A boy about 3 years old was trying to get a big carton of milk out of the refrigerator. He dropped it, and the milk spilled on the floor. His mother came into the kitchen. She was a scientist. Her reaction? She got some paper towels and knelt on the floor with her son. Putting the towels in the milk, she said: “Let’s see what happens…see the milk moves up the fibers, the towel absorbs the milk…” Now, parents do not always have the time and energy to do this. But she recognized it made more sense to elicit interest than be critical about the spilt milk and use fear and shame. Her son turned out to be a world-class scientist.

These early cognitive capacities are the reason to enhance the interest affect rather than impair the processes using negative affects such as distress, anger, fear, and shame. This is the root of creativity. This is the root of the emergence of an authentic sense of self (Winnicott, 1971). Can we enhance rather than inhibit curiosity? Can we elicit rather than impair the child’s sense of self? This is part of what is behind Greenspan’s floortime concept—can we elicit interests rather than impose (1992)?

In closing: Charles Darwin was known for his limitless curiosity (Browne, 1995, 2002).
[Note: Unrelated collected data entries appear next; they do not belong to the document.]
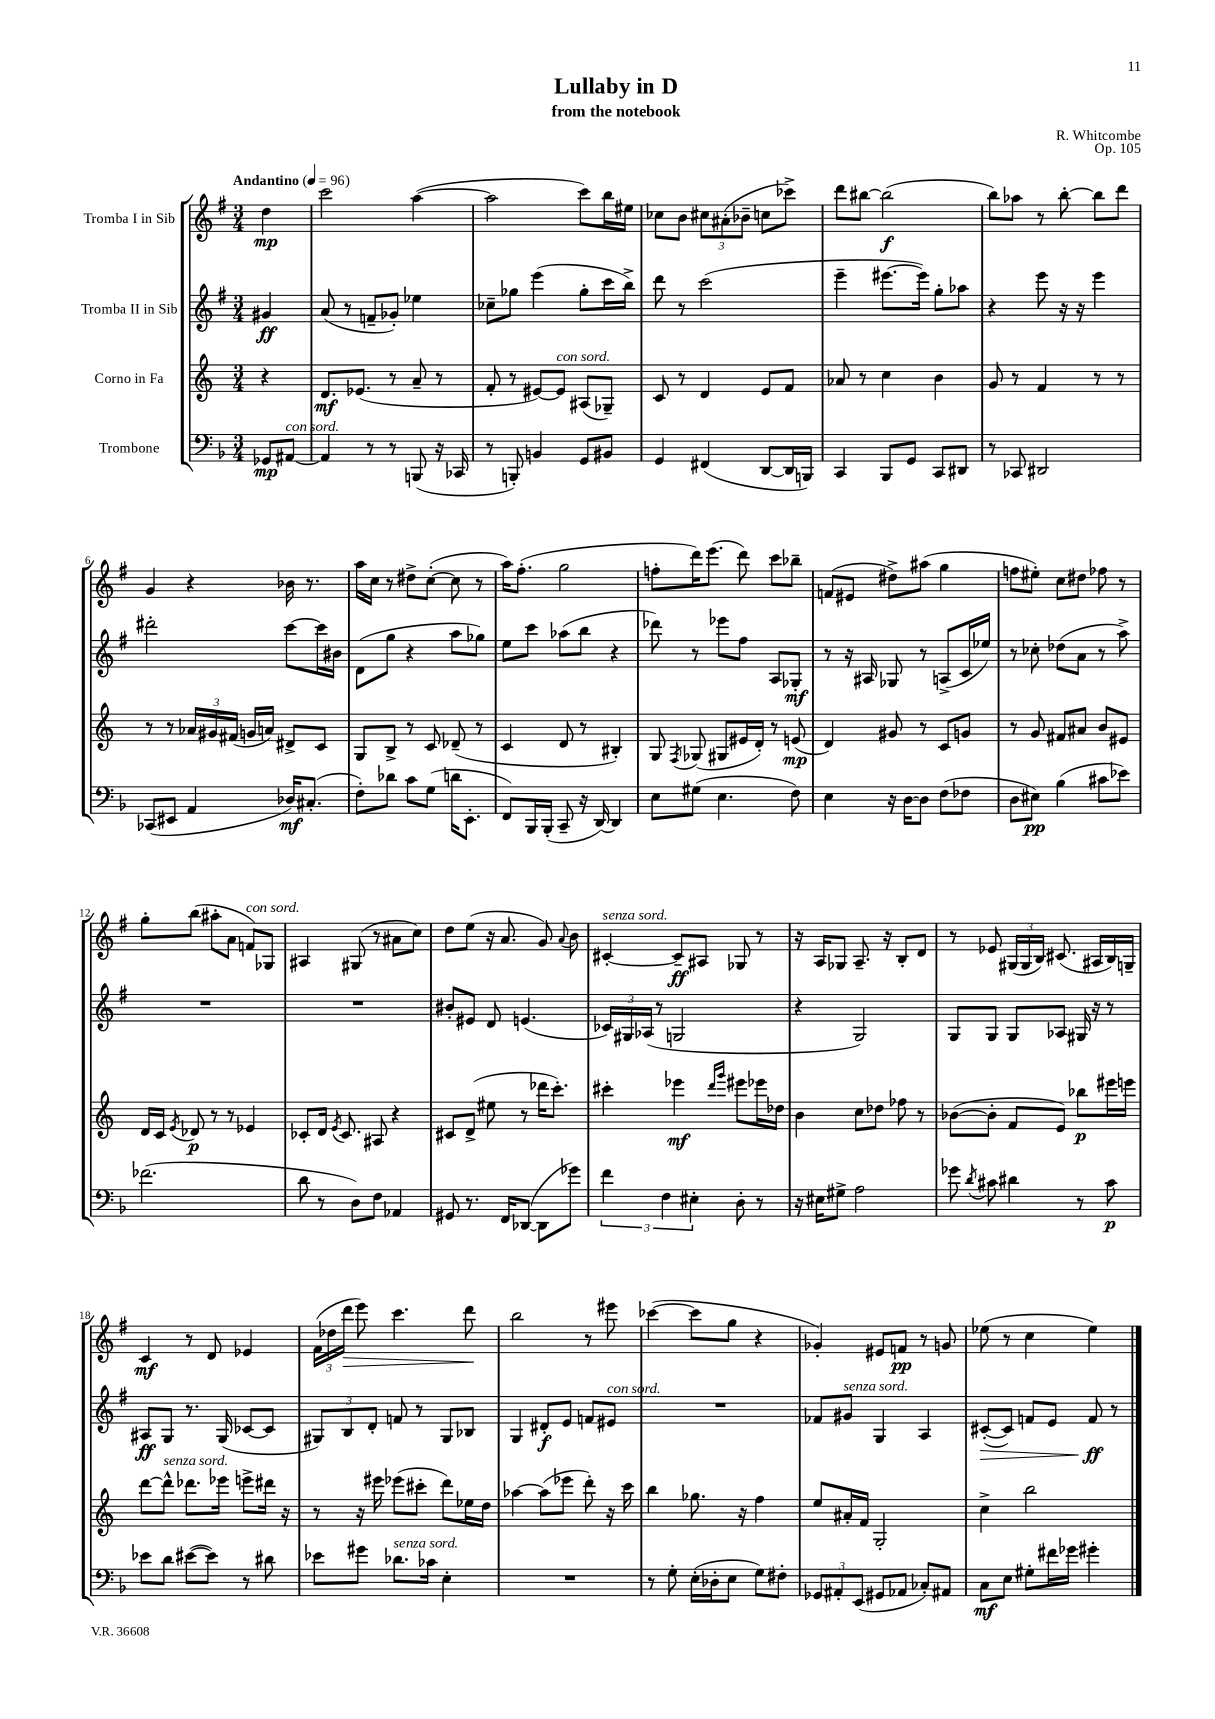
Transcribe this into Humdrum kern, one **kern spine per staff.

**kern	**kern	**kern	**kern
*staff4	*staff3	*staff2	*staff1
*clefF4	*clefG2	*clefG2	*clefG2
*k[b-]	*k[]	*k[f#]	*k[f#]
*M3/4	*M3/4	*M3/4	*M3/4
*MM96	*MM96	*MM96	*MM96
8GG-	4r	4g#	4dd
[8AA#	.	.	.
=	=	=	=
4AA#]	8.d	(8a	2ccc
.	.	8r	.
.	(8.e-	.	.
8r	.	8f~	.
8r	8r	8g-')	.
(8BBB	8a~	4ee-	([4aa
16r	8r	.	.
16CC-	.	.	.
=	=	=	=
8r	8f'	8cc-~	2aa]
8BBB')	8r	8gg-	.
4BB	[8e#)	(4eee	.
.	8e#]	.	.
8GG	(8A#	8gg-'	8ccc)
8BB#	8G-~)	16ccc	16bb
.	.	16bb^)	16ee#
=	=	=	=
4GG	8c	8ddd	8cc-
.	8r	8r	8b
(4FF#	4d	(2ccc	12cc#
.	.	.	(12a#'
.	.	.	12b-~
[8DD	8e	.	8cc
16DD]	8f	.	8ccc-^)
16BBB)	.	.	.
=	=	=	=
4CC	8a-	4eee~	8ddd
.	8r	.	[8bb#
8BBB-	4cc	[8.eee#	(2bb#]
8GG	.	.	.
.	.	16eee#])	.
8CC	4b	8gg'	.
8DD#	.	8aa-	.
=	=	=	=
8r	8g	4r	8bb)
8CC-	8r	.	8aa-
2DD#	4f	8eee	8r
.	.	16r	[8bb'
.	.	16r	.
.	8r	4eee	8bb]
.	8r	.	8ddd
=	=	=	=
(8CC-	8r	2ddd#'	4g
8EE#	8r	.	.
4AA	24a-	.	4r
.	24g#	.	.
.	(24f#	.	.
.	16g	.	.
.	16a)	.	.
16D-)	8d#^	[8ccc	16b-
(8.C#'	.	.	8.r
.	8c	16ccc]	.
.	.	16b#	.
=	=	=	=
8F')	8G	(8d	16aa
.	.	.	16cc
8d-	8B^	8gg	8r
8c	8r	4r	8dd#^
(8G	8c	.	([8cc'
16d	(8d-~	8aa	8cc]
8.EE'	.	.	.
.	8r	8gg-)	8r
=	=	=	=
8FF)	4c	8ee	16aa)
.	.	.	(8.ff#'
16BBB-	.	8ccc	.
(16BBB-'	.	.	.
8CC~	8d	(8aa-	2gg
16r	8r	8bb	.
[16DD)	.	.	.
4DD]	4B#')	4r	.
=	=	=	=
8E	8G	8ddd-)	8ff'
.	8qF	.	.
(8G#	(8G-	8r	16ddd)
.	.	.	(8.eee
4.E	8G#	8eee-	.
.	16e#	8ff#	8ddd)
.	16d')	.	.
.	8r	8A	8ccc
8F)	(8e	8G-'	8bb-~
=	=	=	=
4E	4d)	8r	(8f
.	.	16r	8e#
.	.	16A#	.
16r	8g#	8G-	8dd#^)
[16D	.	.	.
8D]	8r	8r	(8aa#
(8F	8c	(8A^	4gg
8F-	8g	16c	.
.	.	16ee-)	.
=	=	=	=
8D	8r	8r	8ff
8E#)	8g	8cc-'	8ee#')
(4B-	8f#	(8dd-	8cc
.	8a#	8a	8dd#
8c#	8b	8r	8ff-
8e-)	8e#	8aa^)	8r
=	=	=	=
(2.f-	16d	2.r	8gg'
.	16c	.	.
.	8qe	.	.
.	8d-	.	(8bb
.	8r	.	8aa#'
.	8r	.	8a
.	4e-	.	8f)
.	.	.	8G-
=	=	=	=
8d	8c-'	2.r	4A#
8r	16d	.	.
.	8qe	.	.
.	8.c-	.	.
8D)	.	.	(8G#
8F	8A#	.	8r
4AA-	4r	.	8a#
.	.	.	8cc)
=	=	=	=
8GG#	8c#	8b#'	8dd
8.r	(8d^	8e#	(8ee
.	8ee#	8d	16r
16FF	.	.	8.a
([8DD-	8r	(4.e	.
8DD-]	16ddd-	.	8g)
.	8.ccc')	.	.
.	.	.	8qqa
8g-)	.	.	8b
=	=	=	=
6f	4ccc#'	24c-)	[4c#'
.	.	24G#	.
.	.	(24A-	.
.	.	8r	.
6F	.	.	.
.	4eee-	2G	8c#~]
6E#'	.	.	.
.	.	.	8A#
.	16qqddd	.	.
.	16qqggg	.	.
8D'	8eee#	.	8G-
8r	16eee-	.	8r
.	16dd-	.	.
=	=	=	=
16r	4b	4r	16r
16E#	.	.	16A
8G#^	.	.	8G-
2A	8cc	2G)	8.A~
.	8dd-	.	.
.	.	.	16r
.	8ff-	.	8B'
.	8r	.	8d
=	=	=	=
8g-	([8b-	8G	8r
8qd	.	.	.
8c#	8b-']	8G	8e-
4d#	8f	8G	(24G#
.	.	.	24G#
.	.	.	24B)
.	8e)	8A-	(8.c#
8r	8bb-	16G#	.
.	.	16r	16A#
8c#	16eee#	8r	16B)
.	16eee	.	16G~
=	=	=	=
8e-	[8ddd	8A#	4c
8d	8ddd^^]	8G	.
([8e#	8.ddd-	8.r	8r
8e#])	.	.	8d
.	16eee-	(16G	.
8r	8eee^	[8c-	4e-
8d#	16ddd#	8c-]	.
.	16r	.	.
=	=	=	=
8e-	8r	12G#)	(24f#
.	.	.	24dd-
.	.	12B	24ddd
8g#	16r	.	8eee)
.	.	12d'	.
.	16eee#	.	.
8.d-	(8eee-	8f	4.ccc
.	8ccc#'	8r	.
16c-	.	.	.
4E'	8ddd)	8G#	.
.	16ee-	8B-	8ddd
.	16dd	.	.
=	=	=	=
2.r	[4aa-	4G	2bb
.	(8aa-]	8d#'	.
.	8eee-	8e	.
.	8ddd')	8f	8r
.	16r	8e#	8eee#
.	16ccc	.	.
=	=	=	=
8r	4bb	2.r	([4ccc-
8G'	.	.	.
(16E'	8.gg-	.	8ccc-]
16D-'	.	.	.
8E	.	.	8gg
.	16r	.	.
8G)	4ff	.	4r
8F#'	.	.	.
=	=	=	=
12GG-	8ee	8f-	4g-')
12AA#'	.	.	.
.	16a#'	8g#	.
(12EE	.	.	.
.	16f	.	.
8GG#	2G'	4G	8e#
8AA-	.	.	8f
8C-')	.	4A	8r
8AA#	.	.	8g
=	=	=	=
8C	4cc^	([8c#'	(8ee-
8E	.	8c#])	8r
8G#'	2bb	8f	4cc
16f#	.	8e	.
16g-	.	.	.
4g#'	.	8f	4ee-)
.	.	8r	.
==	==	==	==
*-	*-	*-	*-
Albert Einstein once noted, “I have not special talent, I am only passionately curious” (1952).

References

Browne J (1995). Charles Darwin: Voyaging. Princeton, NJ: Princeton University Press

Browne J (2002). Charles Darwin: The Power of Place. Princeton, NJ: Princeton University Press.

Einstein A (1952). Letter to Carl Seelig, March 11, 1952.

Gedo JE (2005). Psychoanalysis as Biological Science: A Comprehensive Theory. Baltimore: The Johns Hopkins University Press.

Gopnik A (2010). How Babies Think. Scientific American July 2010, pages 76-81.

Gopnik A, Meltzoff AN, Kuhl PK (1999). The Scientist in the Crib: Minds, Brains, and How Children Learn. New York: William Morrow and Company, Inc.

Greenspan SI (1992). Infancy and Early Childhood: The Practice of Clinical Assessment and Intervention with Emotional and Developmental Challenges. Madison, CT: International Universities Press.

Offer D, Offer MK, Ostrov E (2004). Regular Guys: 34 Years Beyond Adolescence. New York:
Kluwer Academic/Plenum Publishers.

Stern DN (1985). The Interpersonal World of the Infant: A View from Psychoanalysis and Developmental Psychology. New York: Basic Books.